The MicroCarbon Development Fund will be managed by the Multilateral Investment Fund, the Inter American Development Bank´s private-sector arm. According to news website Empresa Exterior, Julie Katzman, General Manager of the Multilateral Investment Fund said that “The MicroCarbon Development Fund is a truly innovative way to spread the benefits of energy efficiency and carbon finance to lower income households, microenterprises, small companies and forest communities”, and she highlighted the importance of access to carbon markets.

Meanwhile, Friends of the Earth Europe issued on October 14th a new report, where they warn about the inefficiency of the European system against climate change, characterized by carbon trading and “offsetting” polluting emissions, through, for instance, the CDM.

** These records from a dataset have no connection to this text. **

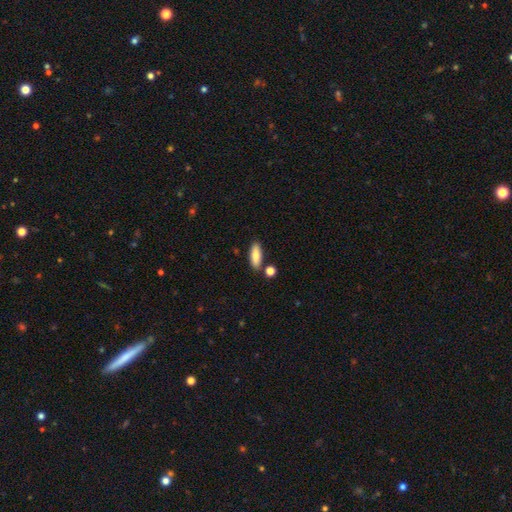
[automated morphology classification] smooth-or-featured: smooth: 85% | featured or disk: 9% | star or artifact: 6%
  how-rounded: in between: 67% | cigar-shaped: 31% | round: 3%
  merging: none: 80% | minor disturbance: 10% | merger: 7% | major disturbance: 2%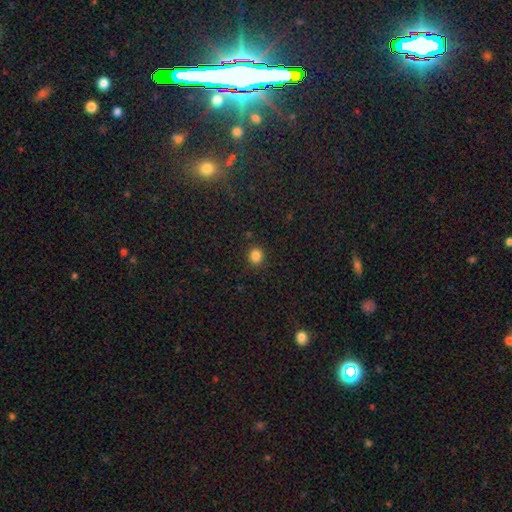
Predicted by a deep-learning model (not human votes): Overall: smooth (84%). How rounded: round (83%). Merging: none (90%).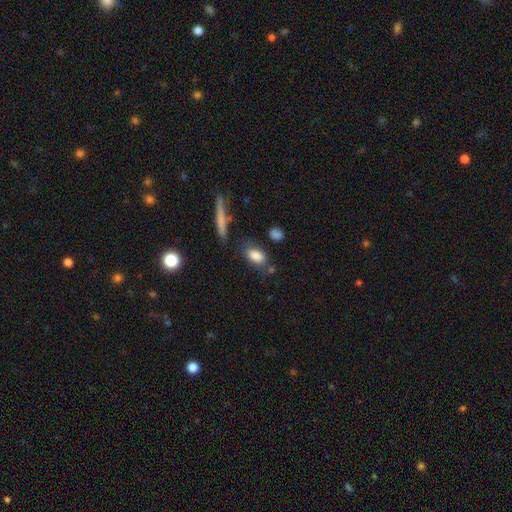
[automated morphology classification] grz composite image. It shows a smooth galaxy with no disk features (84%) that is in between round and cigar-shaped (84%). Merging: none (66%).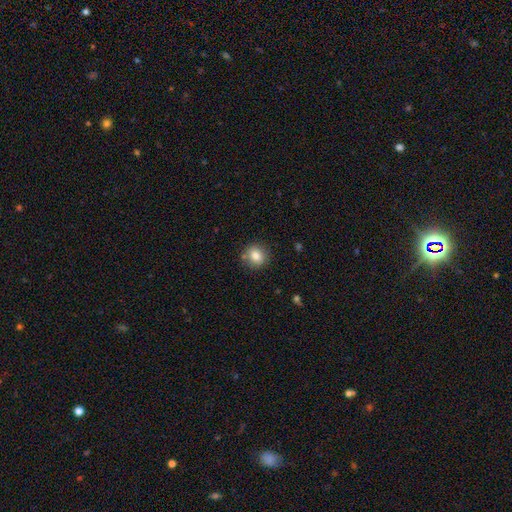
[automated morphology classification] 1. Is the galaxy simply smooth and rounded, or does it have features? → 82% smooth, 10% star or artifact, 8% featured or disk.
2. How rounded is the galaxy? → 86% round, 13% in between, 1% cigar-shaped.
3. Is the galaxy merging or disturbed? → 83% none, 11% minor disturbance, 4% merger, 3% major disturbance.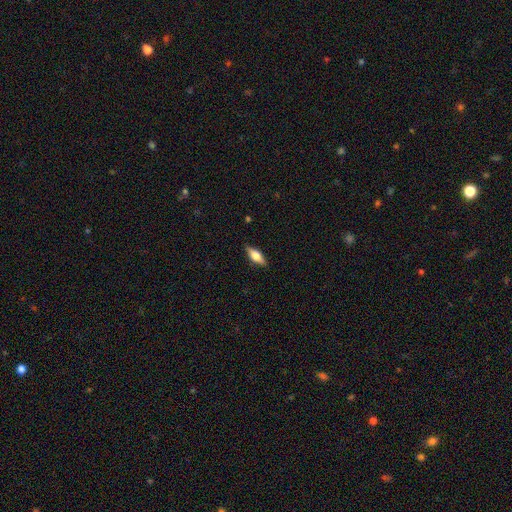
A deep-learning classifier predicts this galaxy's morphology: Smooth or featured? Predicted: smooth (p=0.58). How rounded? Predicted: in between (p=0.65). Merging? Predicted: none (p=0.87).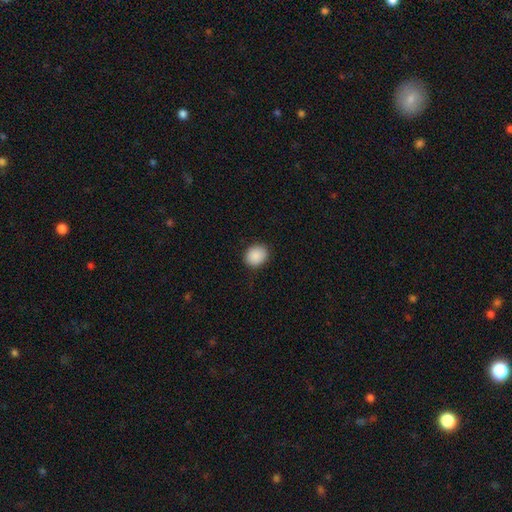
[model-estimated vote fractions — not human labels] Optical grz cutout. It shows a smooth galaxy with no disk features (90%) that is round (60%). Merging: none (87%).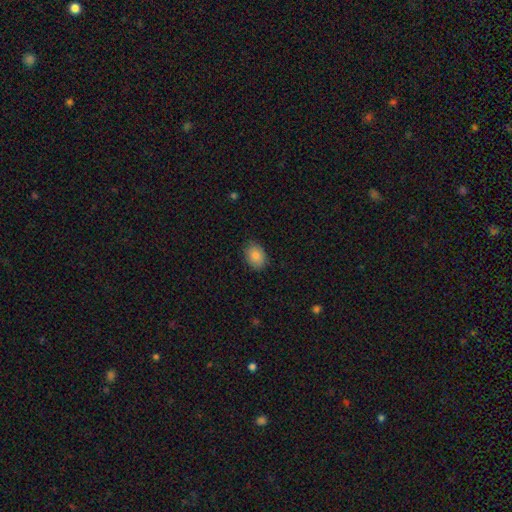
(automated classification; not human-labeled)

Also, social organizations and movements from different parts of the world highlight that the CDM funded by the IADB has been fundamental to establish the carbon market. Through this mechanism, industrialized countries can “buy” part of their emissions reduction commitments to climate change mitigation projects in developing countries that generate emissions reduction certificates. That is, by buying these carbon credits, Northern countries avoid mandatory emission reductions under the Kyoto Protocol.

According to Empresa Exterior, the IADB plans to invest in six to ten energy efficiency projects, each ranging from 2 to 8 million dollars. The fund may also invest up to 20 % of its total committed capital in forest preservation and reforestation, as well as in other land-use based carbon projects. The first projects would be implemented in Colombia and Mexico, and then in Brazil, Ecuador, other countries of the region and Central America.

The Fund´s duration is 10 years. At the end of the program, at least 3.5 million carbon credits at the small firm, household, or community level are expected to be issued.

Meanwhile, a recent report by Friends of the Earth Europe questions the European Union Carbon Trading System for obstructing “real climate action” to combat climate change, according to a statement issued by the environmentalists. The report warns that the region is not achieving the polluting emission reductions required by science. Friends of the Earth Europe urges the EU governments to resist industry pressure and commit to higher emissions reduction targets.